Frequently Asked Questions

What is the difference between chicken katsu and tonkatsu?
Tonkatsu uses pork loin or pork fillet, while chicken katsu uses chicken breast. The breading and frying technique is identical. Tonkatsu tends to be juicier due to the higher fat content of pork.
What can I use instead of tonkatsu sauce?
Tonkatsu sauce is a thick, fruity, Worcestershire-like sauce. You can make a quick substitute by mixing 2 tablespoons ketchup, 1 tablespoon Worcestershire sauce, 1 teaspoon soy sauce, and 1 teaspoon sugar.
Can I bake chicken katsu instead of frying?

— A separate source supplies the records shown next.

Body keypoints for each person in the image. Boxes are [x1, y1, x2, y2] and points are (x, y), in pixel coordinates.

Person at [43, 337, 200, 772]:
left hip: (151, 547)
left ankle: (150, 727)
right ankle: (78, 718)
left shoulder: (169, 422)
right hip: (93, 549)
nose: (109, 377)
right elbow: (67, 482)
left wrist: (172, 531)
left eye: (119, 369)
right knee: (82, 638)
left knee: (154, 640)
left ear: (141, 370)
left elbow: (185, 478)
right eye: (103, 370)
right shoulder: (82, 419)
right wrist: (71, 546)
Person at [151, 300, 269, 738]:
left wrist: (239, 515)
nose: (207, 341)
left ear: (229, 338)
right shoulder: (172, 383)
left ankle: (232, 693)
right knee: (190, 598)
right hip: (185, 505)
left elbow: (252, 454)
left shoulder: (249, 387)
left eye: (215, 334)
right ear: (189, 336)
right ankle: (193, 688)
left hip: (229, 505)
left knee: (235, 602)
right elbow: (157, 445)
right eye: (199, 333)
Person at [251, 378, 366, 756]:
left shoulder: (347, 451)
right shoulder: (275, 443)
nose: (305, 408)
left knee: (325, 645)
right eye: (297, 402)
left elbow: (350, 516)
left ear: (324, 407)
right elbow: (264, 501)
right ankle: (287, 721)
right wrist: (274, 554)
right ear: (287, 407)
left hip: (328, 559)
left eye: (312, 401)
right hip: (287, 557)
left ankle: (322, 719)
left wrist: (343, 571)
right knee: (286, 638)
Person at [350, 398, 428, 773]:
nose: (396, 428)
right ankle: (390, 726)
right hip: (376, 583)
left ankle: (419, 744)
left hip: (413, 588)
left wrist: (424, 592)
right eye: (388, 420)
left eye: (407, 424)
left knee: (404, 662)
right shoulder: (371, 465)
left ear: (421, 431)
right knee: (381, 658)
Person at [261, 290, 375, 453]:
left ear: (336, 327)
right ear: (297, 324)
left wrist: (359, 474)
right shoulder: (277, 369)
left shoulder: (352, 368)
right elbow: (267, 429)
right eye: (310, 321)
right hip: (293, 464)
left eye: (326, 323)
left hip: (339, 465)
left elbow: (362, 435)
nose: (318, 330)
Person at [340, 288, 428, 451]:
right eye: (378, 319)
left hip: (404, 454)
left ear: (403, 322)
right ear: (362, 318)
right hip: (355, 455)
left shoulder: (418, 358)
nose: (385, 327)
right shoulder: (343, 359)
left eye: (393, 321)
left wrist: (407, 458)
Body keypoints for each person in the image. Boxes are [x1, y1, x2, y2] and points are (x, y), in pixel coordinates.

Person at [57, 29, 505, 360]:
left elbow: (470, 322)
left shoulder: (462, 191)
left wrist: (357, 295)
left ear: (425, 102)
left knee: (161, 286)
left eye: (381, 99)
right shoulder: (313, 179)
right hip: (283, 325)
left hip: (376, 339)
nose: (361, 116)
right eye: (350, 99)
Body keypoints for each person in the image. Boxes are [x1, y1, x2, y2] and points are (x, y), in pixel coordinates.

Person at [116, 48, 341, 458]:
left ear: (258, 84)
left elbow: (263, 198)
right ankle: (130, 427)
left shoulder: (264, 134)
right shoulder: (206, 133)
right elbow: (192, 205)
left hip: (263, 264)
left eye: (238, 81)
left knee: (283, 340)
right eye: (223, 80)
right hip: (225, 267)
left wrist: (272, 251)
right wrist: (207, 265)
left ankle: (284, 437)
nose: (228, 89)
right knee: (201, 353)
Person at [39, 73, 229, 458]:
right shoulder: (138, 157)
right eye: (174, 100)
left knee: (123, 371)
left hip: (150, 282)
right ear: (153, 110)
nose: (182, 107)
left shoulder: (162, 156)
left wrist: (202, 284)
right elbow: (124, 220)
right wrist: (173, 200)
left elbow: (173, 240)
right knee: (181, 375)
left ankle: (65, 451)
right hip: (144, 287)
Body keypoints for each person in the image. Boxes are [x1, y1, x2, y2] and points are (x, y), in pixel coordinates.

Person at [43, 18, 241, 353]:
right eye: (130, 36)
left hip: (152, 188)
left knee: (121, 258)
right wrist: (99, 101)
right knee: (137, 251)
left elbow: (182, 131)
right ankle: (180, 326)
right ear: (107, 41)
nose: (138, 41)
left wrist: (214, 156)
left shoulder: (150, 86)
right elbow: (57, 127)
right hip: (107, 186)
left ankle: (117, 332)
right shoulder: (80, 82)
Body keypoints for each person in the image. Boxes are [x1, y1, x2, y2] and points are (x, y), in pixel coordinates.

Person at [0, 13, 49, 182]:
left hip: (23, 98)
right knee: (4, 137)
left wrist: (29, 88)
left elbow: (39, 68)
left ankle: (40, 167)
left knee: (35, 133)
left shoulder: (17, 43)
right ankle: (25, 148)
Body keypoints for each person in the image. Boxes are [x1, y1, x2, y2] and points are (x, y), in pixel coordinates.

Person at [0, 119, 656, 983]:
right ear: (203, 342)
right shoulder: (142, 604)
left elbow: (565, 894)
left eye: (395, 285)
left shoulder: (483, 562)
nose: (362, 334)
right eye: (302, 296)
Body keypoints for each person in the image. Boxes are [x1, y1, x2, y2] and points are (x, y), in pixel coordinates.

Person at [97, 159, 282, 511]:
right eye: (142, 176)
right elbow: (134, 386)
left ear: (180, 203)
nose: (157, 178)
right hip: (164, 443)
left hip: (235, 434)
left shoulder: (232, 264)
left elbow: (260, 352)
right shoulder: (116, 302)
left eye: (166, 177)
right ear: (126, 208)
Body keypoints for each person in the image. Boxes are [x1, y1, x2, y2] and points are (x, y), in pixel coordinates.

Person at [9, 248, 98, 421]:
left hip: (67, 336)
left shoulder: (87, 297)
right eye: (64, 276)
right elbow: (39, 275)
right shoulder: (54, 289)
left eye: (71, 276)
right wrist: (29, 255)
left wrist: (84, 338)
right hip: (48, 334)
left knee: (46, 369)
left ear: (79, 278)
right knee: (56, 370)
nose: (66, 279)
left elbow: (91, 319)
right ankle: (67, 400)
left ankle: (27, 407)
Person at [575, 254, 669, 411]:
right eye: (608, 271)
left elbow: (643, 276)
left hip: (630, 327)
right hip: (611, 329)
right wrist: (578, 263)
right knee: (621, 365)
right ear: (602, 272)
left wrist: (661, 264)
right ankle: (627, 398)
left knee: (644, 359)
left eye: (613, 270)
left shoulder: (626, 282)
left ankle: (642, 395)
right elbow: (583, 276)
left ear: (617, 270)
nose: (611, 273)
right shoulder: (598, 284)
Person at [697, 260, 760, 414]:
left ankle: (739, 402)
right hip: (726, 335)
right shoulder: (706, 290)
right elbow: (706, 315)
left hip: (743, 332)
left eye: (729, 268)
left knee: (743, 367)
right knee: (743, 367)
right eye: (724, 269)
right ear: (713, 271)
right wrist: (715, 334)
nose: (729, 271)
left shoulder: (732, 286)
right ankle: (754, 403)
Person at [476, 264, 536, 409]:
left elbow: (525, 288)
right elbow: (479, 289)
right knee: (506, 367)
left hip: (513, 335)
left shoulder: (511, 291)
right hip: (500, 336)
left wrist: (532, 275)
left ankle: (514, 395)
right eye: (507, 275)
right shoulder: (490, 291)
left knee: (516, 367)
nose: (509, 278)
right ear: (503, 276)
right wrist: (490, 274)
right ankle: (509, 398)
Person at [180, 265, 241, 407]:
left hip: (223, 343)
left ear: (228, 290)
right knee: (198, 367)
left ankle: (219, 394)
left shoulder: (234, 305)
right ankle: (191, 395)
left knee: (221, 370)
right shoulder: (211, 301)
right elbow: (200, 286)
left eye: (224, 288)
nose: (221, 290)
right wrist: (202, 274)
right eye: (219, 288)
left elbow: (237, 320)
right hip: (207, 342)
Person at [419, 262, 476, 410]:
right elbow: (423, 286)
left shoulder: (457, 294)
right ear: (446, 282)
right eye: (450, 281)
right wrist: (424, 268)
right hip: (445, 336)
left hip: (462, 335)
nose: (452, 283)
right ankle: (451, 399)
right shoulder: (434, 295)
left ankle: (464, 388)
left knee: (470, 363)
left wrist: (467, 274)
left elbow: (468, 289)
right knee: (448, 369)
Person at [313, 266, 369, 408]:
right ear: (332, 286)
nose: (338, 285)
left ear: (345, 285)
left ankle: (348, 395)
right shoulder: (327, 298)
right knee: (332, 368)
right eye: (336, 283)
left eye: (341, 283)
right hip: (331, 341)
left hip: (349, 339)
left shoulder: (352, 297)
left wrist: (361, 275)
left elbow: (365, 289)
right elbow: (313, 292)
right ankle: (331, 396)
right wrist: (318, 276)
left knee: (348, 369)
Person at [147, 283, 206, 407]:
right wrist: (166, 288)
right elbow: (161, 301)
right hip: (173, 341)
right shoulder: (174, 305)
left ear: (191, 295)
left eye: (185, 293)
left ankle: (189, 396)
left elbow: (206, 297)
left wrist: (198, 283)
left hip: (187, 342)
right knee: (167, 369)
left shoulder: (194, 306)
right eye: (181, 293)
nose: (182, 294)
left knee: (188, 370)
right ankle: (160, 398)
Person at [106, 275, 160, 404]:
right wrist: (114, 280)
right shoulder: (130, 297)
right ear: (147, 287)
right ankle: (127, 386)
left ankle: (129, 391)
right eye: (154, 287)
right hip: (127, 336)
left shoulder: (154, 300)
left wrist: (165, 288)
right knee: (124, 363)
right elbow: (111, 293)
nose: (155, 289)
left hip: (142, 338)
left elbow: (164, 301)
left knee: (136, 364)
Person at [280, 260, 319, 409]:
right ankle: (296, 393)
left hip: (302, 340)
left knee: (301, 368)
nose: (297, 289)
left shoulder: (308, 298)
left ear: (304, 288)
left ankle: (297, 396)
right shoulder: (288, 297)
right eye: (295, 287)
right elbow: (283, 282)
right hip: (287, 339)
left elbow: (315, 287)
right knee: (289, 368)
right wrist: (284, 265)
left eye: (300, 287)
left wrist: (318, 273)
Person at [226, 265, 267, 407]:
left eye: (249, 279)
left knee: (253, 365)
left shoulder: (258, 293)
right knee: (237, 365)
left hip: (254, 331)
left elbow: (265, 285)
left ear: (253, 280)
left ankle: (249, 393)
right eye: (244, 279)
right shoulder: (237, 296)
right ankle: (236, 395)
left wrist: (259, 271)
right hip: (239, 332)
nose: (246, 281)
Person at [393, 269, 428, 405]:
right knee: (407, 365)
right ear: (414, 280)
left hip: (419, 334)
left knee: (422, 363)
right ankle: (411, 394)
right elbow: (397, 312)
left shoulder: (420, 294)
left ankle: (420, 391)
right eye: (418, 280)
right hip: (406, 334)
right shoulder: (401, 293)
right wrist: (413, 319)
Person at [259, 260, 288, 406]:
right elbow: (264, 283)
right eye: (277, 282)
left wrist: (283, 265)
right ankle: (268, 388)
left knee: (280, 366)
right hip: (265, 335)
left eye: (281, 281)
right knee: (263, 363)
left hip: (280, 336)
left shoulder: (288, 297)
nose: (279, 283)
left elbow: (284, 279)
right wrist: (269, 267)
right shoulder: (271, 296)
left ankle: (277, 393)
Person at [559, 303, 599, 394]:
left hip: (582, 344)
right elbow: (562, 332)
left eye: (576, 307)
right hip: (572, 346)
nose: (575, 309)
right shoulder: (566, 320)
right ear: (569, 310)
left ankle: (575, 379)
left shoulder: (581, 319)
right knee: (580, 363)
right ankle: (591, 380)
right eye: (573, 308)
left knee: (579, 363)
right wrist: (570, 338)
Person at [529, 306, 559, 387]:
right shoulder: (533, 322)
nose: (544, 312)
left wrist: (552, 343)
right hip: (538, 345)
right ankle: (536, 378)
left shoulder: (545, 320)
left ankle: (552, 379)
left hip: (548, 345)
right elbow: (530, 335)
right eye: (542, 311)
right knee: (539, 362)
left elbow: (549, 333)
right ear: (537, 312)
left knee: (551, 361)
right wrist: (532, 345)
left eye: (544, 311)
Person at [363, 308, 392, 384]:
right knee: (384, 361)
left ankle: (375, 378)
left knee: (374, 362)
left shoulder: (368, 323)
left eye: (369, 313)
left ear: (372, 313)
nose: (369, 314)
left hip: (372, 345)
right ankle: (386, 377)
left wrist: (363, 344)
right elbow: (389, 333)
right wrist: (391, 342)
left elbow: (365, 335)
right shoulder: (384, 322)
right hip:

Yes. Spray the breaded chicken with oil and bake at 220°C (425°F) for 20-25 minutes, flipping halfway. The result won't be as crispy as deep-frying, but it's a good lower-fat alternative.
Why is shredded cabbage always served with katsu?
The crisp, cool cabbage provides a refreshing contrast to the rich, fried cutlet. It also aids digestion. In Japan, you'll never see katsu served without a mound of finely shredded raw cabbage alongside it.